• Document extract:
┄┄┄┄┄┄

Still, it was critical that no hint of suspicion arise when Guilsher disappeared to make the call.
Beforehand, he told his wife, who was also the child of expatriate Russian nobility, that he had an important task at the theater. Kissa Guilsher was born in Belgrade and had studied ballet before her family emigrated to the United States. She met her husband in Washington when she was studying French literature at George Washington University. They had been married for more than 20 years, and she had been with him on all his overseas postings. In Moscow, where CIA spouses often played crucial, if unpaid, roles, she memorized the license numbers of the KGB's surveillance cars. They had three children, who were attending schools outside of Russia.
Guilsher gave his wife few details, saying only that he would have to vanish for a few moments. He planned to make the call from a public phone in the theater. (As a spy in Moscow, he had to know the whereabouts of all public phones.)
Both knew the potential hazard of "the colonel." A slip-up could endanger them and Tolkachev. Nothing was said. But Kissa Guilsher realized her job would be to keep Galina occupied. The moment came at 10 p.m. There was an intermission in the program. John Guilsher rose from his seat. Kissa began chatting with the colonel: "I just wanted to make sure she was in my hands." John located a phone, reached Tolkachev and identified himself with the predetermined code name, Nikolay. Within minutes, John was back in his seat, and the CIA had established a link with one of its most important Soviet informants of the Cold War. The KGB was none the wiser.
For the next seven years, Tolkachev would provide reams of data, notes and photographs about Soviet aviation weapons technology, often while it was still in development. It was a critical period in the Cold War. South Vietnam had fallen to the communists three years earlier, and the Soviet Union was poised to invade Afghanistan the next year. The tension between the two superpowers was great. Intelligence historian Barry G. Roydon has suggested that, had there been war between the United States and the Soviet Union, the information Tolkachev provided might have been decisive.

┄┄┄┄┄┄

• What to do:
- 1) In the text about the CIA's phone contact with Tolkachev, why was Guilsher expected to know the location of all public phones?
- 2) Write the next part of the text about the CIA's contact with Tolkachev, starting after its final sentence.
The material that follows comes from a different source than the text above.

• Data records:
┄┄┄┄┄┄

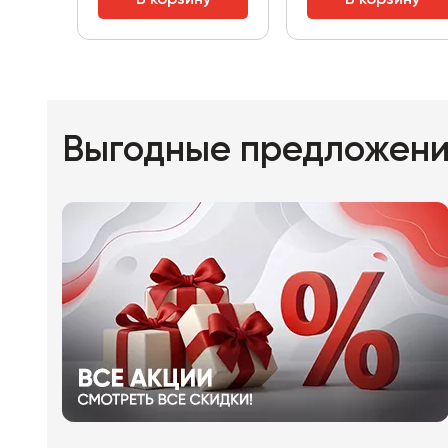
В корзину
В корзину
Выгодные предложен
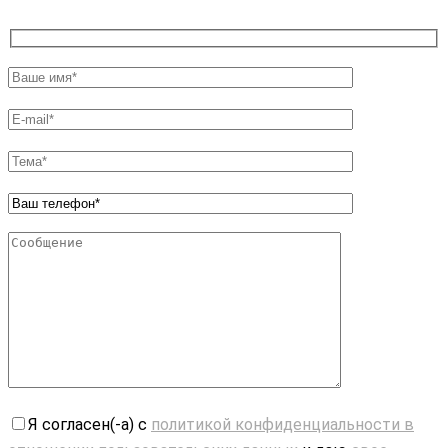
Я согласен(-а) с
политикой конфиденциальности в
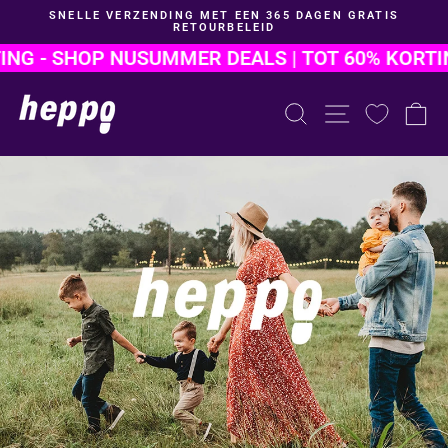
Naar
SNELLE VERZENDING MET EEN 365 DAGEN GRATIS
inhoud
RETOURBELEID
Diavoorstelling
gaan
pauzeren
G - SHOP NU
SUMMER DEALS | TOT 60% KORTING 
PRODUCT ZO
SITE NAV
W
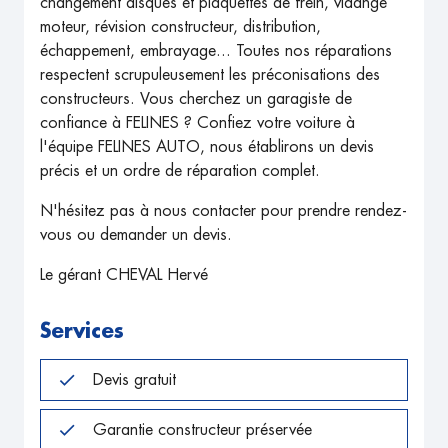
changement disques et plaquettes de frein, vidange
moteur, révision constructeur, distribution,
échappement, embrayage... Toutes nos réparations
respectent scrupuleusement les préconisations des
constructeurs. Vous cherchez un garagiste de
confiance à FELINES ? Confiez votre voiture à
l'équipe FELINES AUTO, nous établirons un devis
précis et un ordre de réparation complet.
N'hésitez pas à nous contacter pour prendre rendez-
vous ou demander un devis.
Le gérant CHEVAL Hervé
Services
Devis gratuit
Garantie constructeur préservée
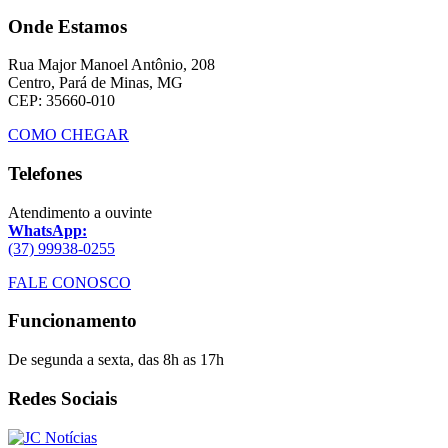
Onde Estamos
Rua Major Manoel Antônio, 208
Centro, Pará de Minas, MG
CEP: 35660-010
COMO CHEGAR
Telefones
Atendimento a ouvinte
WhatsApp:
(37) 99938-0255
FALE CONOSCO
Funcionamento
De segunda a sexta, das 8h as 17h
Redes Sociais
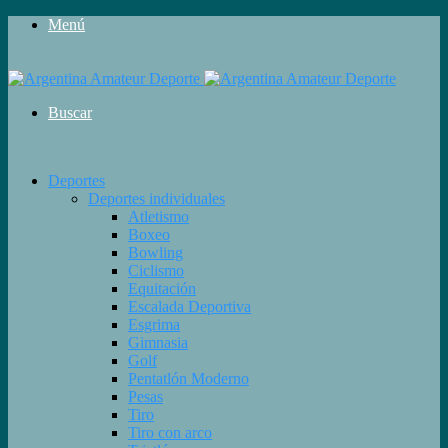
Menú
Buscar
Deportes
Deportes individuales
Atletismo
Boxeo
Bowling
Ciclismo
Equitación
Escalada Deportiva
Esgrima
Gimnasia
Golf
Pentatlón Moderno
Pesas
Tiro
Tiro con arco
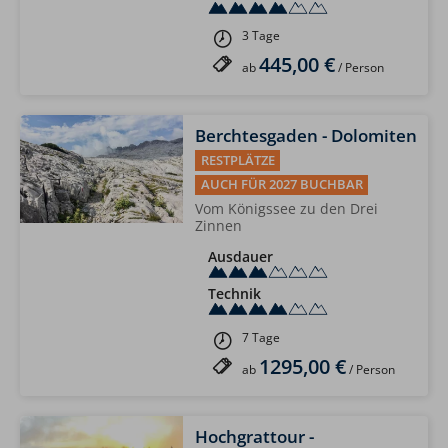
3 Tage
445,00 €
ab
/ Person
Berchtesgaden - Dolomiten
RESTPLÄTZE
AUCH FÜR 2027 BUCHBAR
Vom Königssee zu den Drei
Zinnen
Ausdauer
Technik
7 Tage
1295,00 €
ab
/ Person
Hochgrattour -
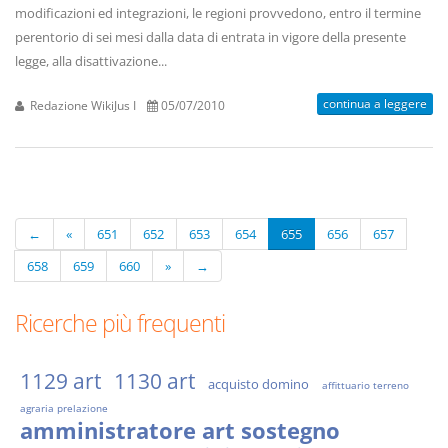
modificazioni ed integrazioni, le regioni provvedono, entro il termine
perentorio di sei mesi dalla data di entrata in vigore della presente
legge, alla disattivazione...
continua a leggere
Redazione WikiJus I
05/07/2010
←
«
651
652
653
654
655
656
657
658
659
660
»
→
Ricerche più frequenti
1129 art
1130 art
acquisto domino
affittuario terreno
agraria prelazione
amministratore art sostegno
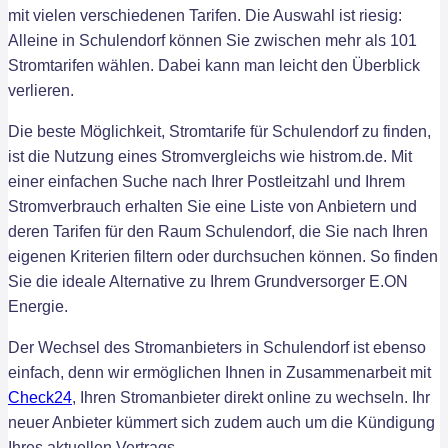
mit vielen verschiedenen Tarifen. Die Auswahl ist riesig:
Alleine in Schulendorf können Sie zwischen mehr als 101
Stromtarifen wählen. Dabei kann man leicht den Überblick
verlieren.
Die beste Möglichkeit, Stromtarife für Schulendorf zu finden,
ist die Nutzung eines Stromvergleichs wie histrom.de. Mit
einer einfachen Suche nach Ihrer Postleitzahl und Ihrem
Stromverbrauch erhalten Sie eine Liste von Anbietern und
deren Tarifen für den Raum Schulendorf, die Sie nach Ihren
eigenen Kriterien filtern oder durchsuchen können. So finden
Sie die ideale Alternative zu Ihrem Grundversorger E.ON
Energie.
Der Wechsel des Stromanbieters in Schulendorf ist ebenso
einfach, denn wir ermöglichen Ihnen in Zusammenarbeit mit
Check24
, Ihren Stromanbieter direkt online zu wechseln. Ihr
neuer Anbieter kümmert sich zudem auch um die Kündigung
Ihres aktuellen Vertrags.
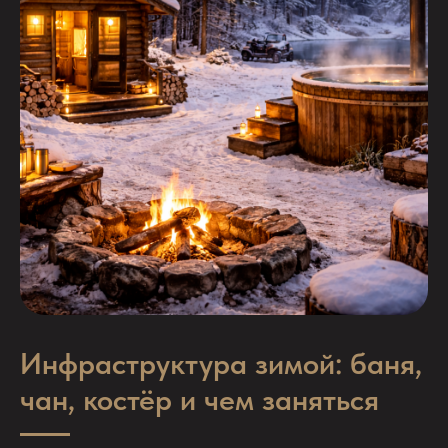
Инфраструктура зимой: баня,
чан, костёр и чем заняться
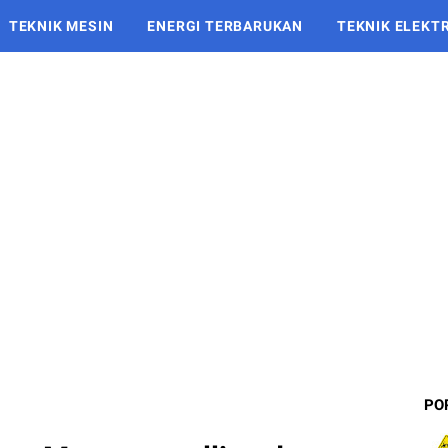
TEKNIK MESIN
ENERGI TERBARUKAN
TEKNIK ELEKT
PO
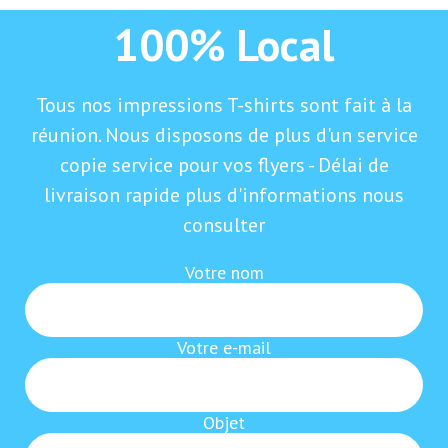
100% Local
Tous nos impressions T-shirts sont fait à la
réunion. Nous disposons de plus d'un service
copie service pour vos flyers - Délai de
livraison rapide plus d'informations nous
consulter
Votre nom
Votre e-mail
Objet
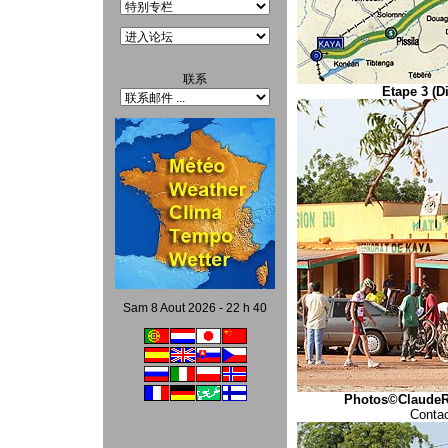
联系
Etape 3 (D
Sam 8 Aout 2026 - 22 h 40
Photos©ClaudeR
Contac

┄┄┄┄┄┄

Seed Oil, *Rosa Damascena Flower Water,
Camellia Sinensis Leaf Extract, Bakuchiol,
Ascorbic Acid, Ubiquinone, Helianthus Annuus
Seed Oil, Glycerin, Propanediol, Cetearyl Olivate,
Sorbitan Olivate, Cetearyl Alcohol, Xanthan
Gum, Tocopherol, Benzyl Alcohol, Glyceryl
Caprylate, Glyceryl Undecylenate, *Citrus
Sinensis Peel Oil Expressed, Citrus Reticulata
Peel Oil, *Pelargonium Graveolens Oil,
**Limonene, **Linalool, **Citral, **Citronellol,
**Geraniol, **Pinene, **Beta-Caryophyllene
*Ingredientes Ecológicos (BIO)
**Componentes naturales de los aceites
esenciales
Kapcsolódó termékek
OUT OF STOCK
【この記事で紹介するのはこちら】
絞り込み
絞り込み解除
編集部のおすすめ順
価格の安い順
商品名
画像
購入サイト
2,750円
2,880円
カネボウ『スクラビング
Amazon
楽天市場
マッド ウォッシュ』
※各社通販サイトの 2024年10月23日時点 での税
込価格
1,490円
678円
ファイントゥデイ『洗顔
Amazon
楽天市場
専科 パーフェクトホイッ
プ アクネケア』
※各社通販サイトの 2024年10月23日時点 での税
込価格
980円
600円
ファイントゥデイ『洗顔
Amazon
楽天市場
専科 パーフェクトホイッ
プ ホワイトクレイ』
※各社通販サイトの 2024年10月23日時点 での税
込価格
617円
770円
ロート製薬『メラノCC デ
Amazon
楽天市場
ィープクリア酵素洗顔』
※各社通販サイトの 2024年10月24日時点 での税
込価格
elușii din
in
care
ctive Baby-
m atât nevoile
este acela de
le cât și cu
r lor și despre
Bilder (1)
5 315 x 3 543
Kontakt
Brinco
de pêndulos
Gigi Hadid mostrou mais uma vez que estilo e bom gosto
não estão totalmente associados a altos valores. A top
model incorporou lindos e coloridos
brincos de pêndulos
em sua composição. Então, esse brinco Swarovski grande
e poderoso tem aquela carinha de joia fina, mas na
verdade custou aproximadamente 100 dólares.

┄┄┄┄┄┄

• Exercise responses:
- 1) As a spy in Moscow, he had to know the whereabouts of all public phones. He planned to make the call to Tolkachev from a public phone in the theater.

- 2)
But Tolkachev was reckless and delicate to deal with. He preferred dangerous face-to-face meetings over the safer "dead drop" exchanges, where information is dropped off and picked up without a personal encounter.
For the next two years, in numerous clandestine meetings, Guilsher nurtured Tolkachev, who, at 52, was close to Guilsher in age and also married with children. When Guilsher's tour of duty was over in Moscow, Tolkachev was handed off to other U.S. agents. Guilsher went on to other postings around the world, before returning to CIA headquarters in Virginia, and Tolkachev continued feeding the Soviet secrets to the CIA.
In time, Kissa Guilsher came to know some of the details of the case and the role she played that night at the Bolshoi.
One day, probably in the fall of 1986, her husband came home from work at CIA headquarters and stood in the den of their Arlington home. He looked distressed.
"What happened, my love, today?" she asked, "You look very sad."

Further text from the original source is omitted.